秘密保護法で危険拡大 赤嶺氏が告発
日本共産党の赤嶺政賢議員は11日、衆院国家安全保障特別委員会での秘密保護法案に関する初質問に立ち、日本共産党が新たに入手した海上自衛隊のものとみられる身辺調査文書の存在を告発。秘密保護法案の「適性評価」を先取りする身辺調査=人権侵害の実態がいっそう明らかになりました。
入手したのは、“秘密”を扱っていい隊員かを選別する「適格性確認」のための調査文書で、調査対象本人が記入する「身上明細書」と、その「記入要領」、上官などの「補助者」が調査対象を評価する「調査票」の3点からなっています。本紙が入手して明らかにした陸上自衛隊の身辺調査文書と酷似しています。
赤嶺氏は、陸上自衛隊の「身上明細書」が「交友関係」や「所属団体」を記入するよう求めている点を指摘。「自衛官の親族や友人は本人が知らぬ間に住所職業などを防衛省に把握されることになる。人権侵害に当たることは明白」とただしました。
小野寺五典防衛相は「何をもとにそのような質問をしているのか承知していない」と答弁、赤嶺氏の指摘を否定できませんでした。
さらに赤嶺氏は、海自のものとみられる「明細書」につける「誓約書」の詳細な書き方を指示したマニュアルの存在を示しました。

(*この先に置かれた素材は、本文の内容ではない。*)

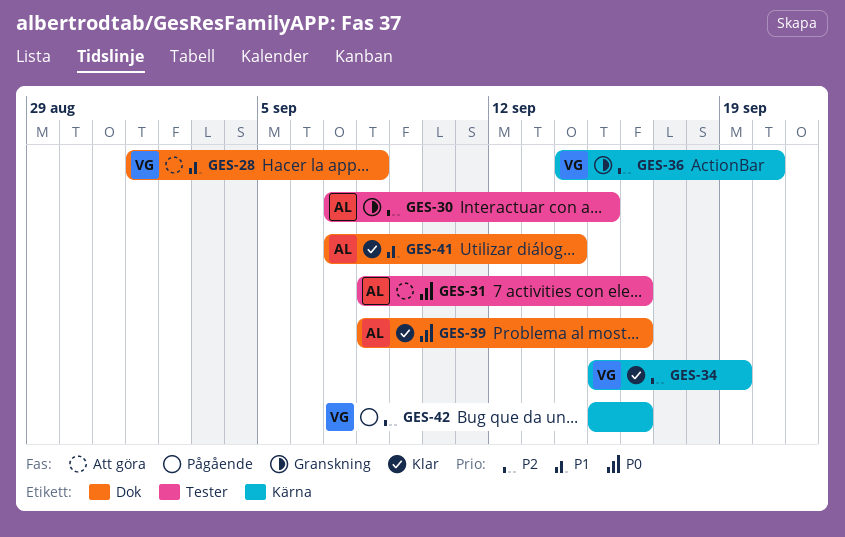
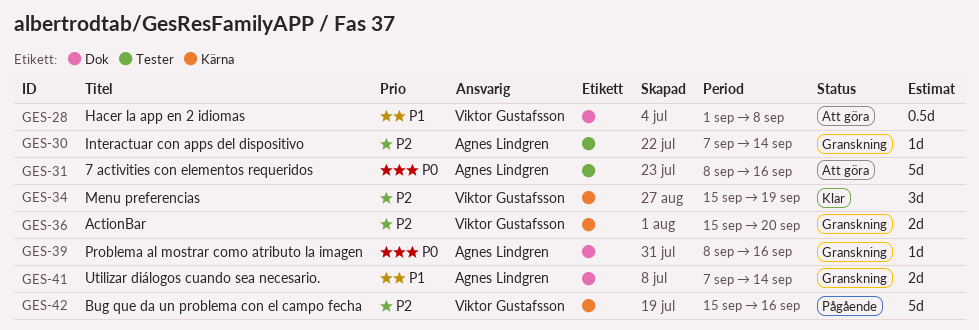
GES-30, due: Sep 15 -> Sep 14
GES-36, start: Sep 14 -> Sep 15
GES-39, status: Klar -> Granskning
GES-41, status: Klar -> Granskning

誓約書には、携帯電話の通話記録などの提出やポリグラフ(うそ発見器)検査への協力を約束させている点を指摘。
小野寺氏は、誓約書の存在を認めました。しかし、通話記録の提出については「何をもとに質問しているのか承知していない」と答弁をさけました。赤嶺氏は「通話記録の提出などさせていないのなら、誓約書に書かせていないといえばいいではないか。今後も追及していく」とのべました。
秘密保護法案の検討過程は黒塗り
赤嶺氏 即刻開示を求める
日本共産党の赤嶺政賢議員は11日の衆院国家安全保障特別委員会で、秘密保護法案策定の最も基本的な文書である有識者会議報告書の作成にあたって関係省庁間で交わされた文書の大半が非開示(黒塗り)として国民から隠されており、国会審議の前提を欠いているとして速やかな開示を求めました。
報告書は、民主党政権下の2011年8月に「秘密保全のための法制の在り方に関する有識者会議」がまとめたもの。
赤嶺氏は、同報告書作成の過程で秘密漏えいの罰則最高刑を懲役5年にするか、10年にするかなどの法案をめぐる重要な変更が行われていることを指摘。報告書には防衛、外務、法務、警察など関係省庁も意見を出しているものの、関連文書の大半が黒塗りであることを示しながら、「国民の基本的人権の制限に関わる重大法案だ。なぜ各省庁からの意見を明らかにしないのか」と追及しました。
森雅子担当相は「開示を前提にしていくことは当然だ。個人情報などを除いては原則すぐに開示すべきもの」と答弁。一方、谷垣禎一法相は「全部公表する必要があるか疑問だ」などと開示に後ろ向きな姿勢を示しました。